TASK TO COMPLETE -
What are the lines, copied exactly, from the one containing "thumb tip: (1496, 1346)" through the last line of the records below, both included?
┄┄┄┄┄┄┄┄┄┄
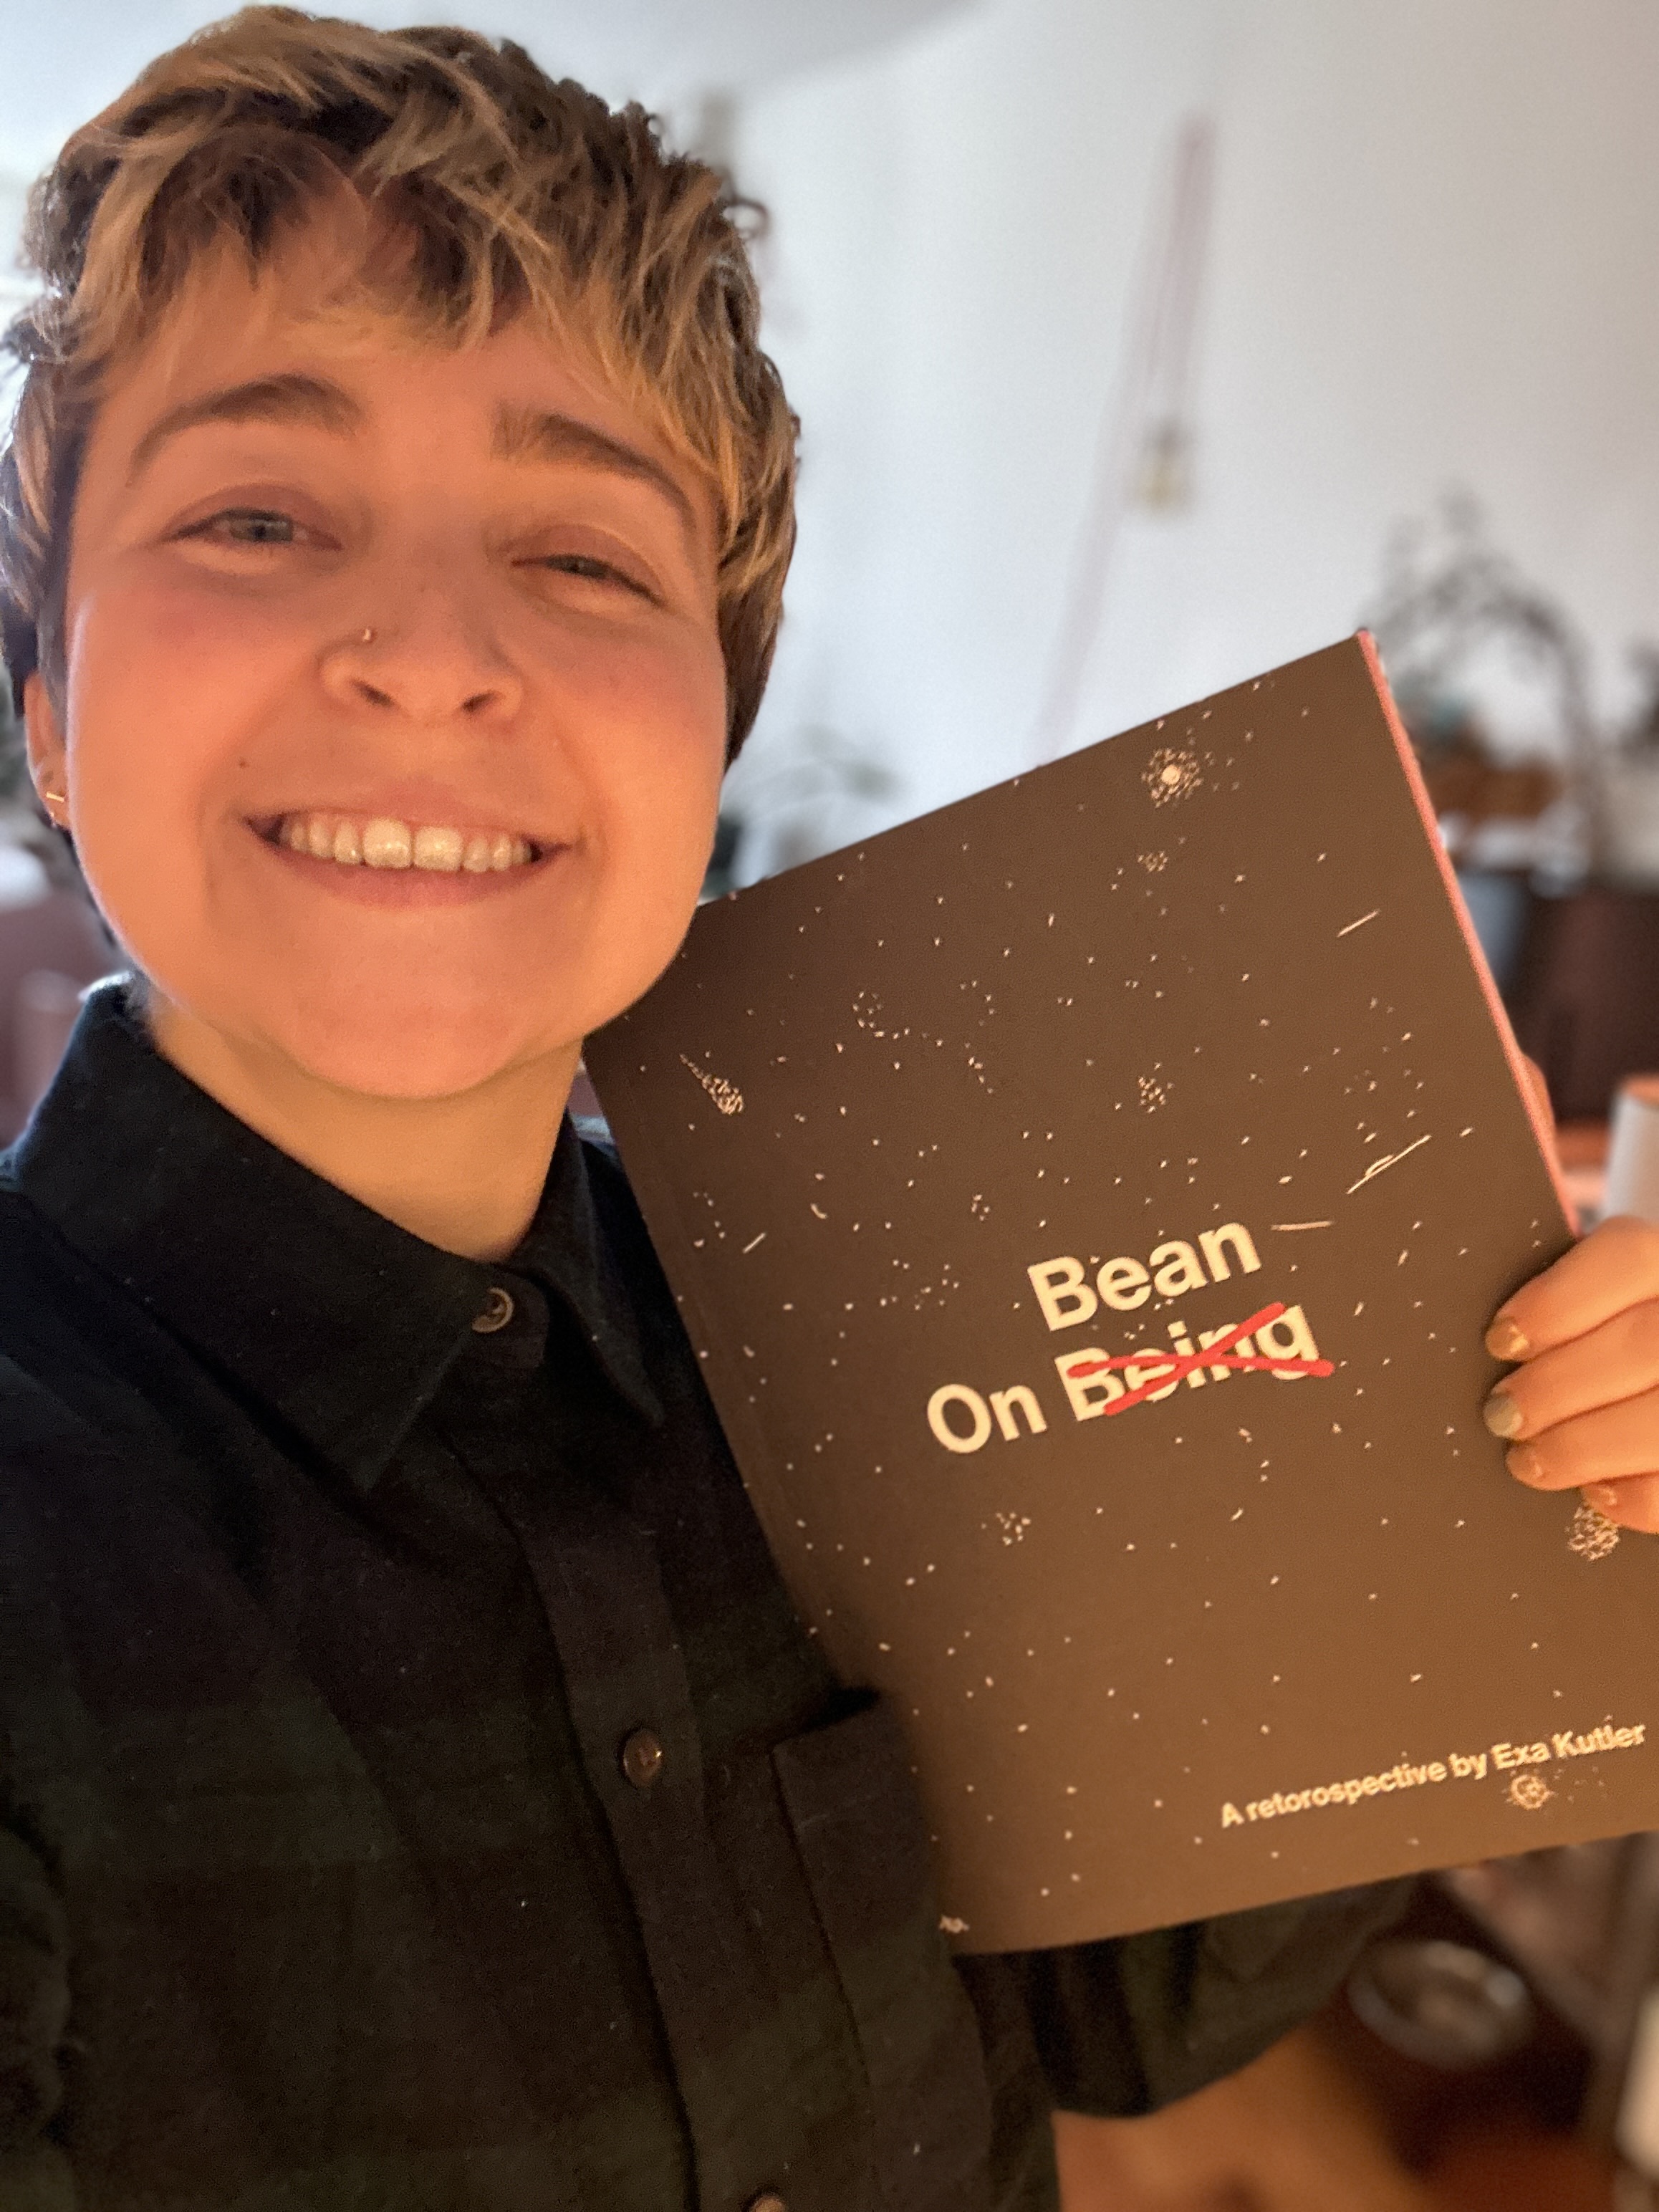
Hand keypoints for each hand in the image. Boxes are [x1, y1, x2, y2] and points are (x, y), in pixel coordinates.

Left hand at [1482, 1213, 1658, 1529]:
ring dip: (1581, 1446)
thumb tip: (1496, 1346)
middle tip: (1502, 1414)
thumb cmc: (1601, 1347)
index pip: (1628, 1257)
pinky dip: (1631, 1496)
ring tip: (1529, 1459)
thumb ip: (1561, 1311)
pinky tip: (1595, 1491)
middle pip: (1643, 1345)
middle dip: (1556, 1387)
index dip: (1556, 1302)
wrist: (1646, 1387)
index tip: (1500, 1341)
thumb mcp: (1595, 1309)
┄┄┄┄┄┄┄┄┄┄
ANSWER BELOW -
thumb tip: (1496, 1346)
middle tip: (1502, 1414)
thumb cmc: (1601, 1347)
index pip: (1628, 1257)
pinky dip: (1631, 1496)
ring tip: (1529, 1459)
thumb ip: (1561, 1311)
pinky tip: (1595, 1491)
middle pip: (1643, 1345)
middle dip: (1556, 1387)
index dip: (1556, 1302)
wrist: (1646, 1387)
index tip: (1500, 1341)
thumb mcp: (1595, 1309)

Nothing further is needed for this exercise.